My little Logs of Lag project is doing pretty well, I need to create some sort of more serious datastore for it. It’s a small service, at most 1000 logfiles uploaded a day (each about 20k per file), but over time that adds up. Right now my data store is “put a file with a random name in a directory”. And I have no database or analysis of all the files.
The high-end solution would be to start putting data files in AWS and create a local Postgres database for aggregate statistics. I know how to build this. But that adds two big moving parts, one of which I have to maintain myself. And it’s kind of overkill for the relatively small amount of traffic I have (and am likely to ever have).
So I’m thinking now just to keep storing the files themselves on the filesystem, but spread it out over a bunch of directories so I don’t have a single giant directory.

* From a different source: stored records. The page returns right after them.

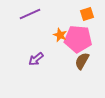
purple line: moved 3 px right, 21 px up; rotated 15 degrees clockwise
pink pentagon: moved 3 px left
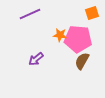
orange square: moved 5 px right, 1 px up
orange star: rotated 16 degrees counterclockwise
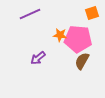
purple arrow: moved 2 px right, 1 px up
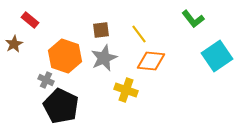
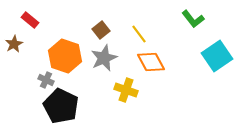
brown square: rotated 30 degrees counterclockwise
orange diamond: moved 1 px down; rotated 56 degrees clockwise
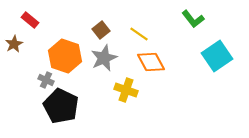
yellow line: rotated 18 degrees counterclockwise
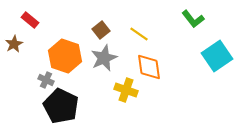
orange diamond: moved 2 px left, 5 px down; rotated 20 degrees clockwise
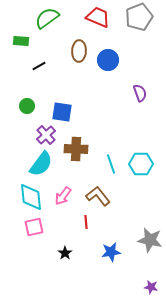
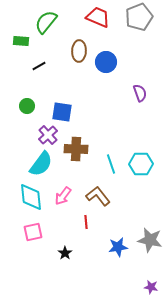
green semicircle: moved 1 px left, 4 px down; rotated 15 degrees counterclockwise
blue circle: moved 2 px left, 2 px down
purple cross: moved 2 px right
pink square: moved 1 px left, 5 px down
blue star: moved 7 px right, 5 px up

The Linux kernel no longer chokes on lots of files but shell tools are still a PITA. File names are base 64 encoded things so maybe hash by the first two characters, for 4096 directories. That’ll carry me to about 16M log files (4096 files per directory), good enough. The file system only has 60M inodes available anyway. (Unfortunately – is a valid leading character in the filenames. Oops.)
What database? I should probably bite the bullet and just use Postgres, but I hate having to manage daemons. I wonder if SQLite is sufficient? It supports concurrent read access but only one writer at a time, and the writer blocks readers “for a few milliseconds”. I think that constraint isn’t a problem for me. Right now I’m tempted to go for that, just for the fun of doing something new.
(Naively I’d thought Node startup times would be bad, like Java, but that’s not true. From Node v0.10 on Ubuntu: “NODE_PATH=/tmp time node -e 1” is about 27ms, compare Python 15ms. Not enough difference to matter. strace shows Node makes about 230 system calls for an empty script (it’s nondeterministic!), compare Python’s 883.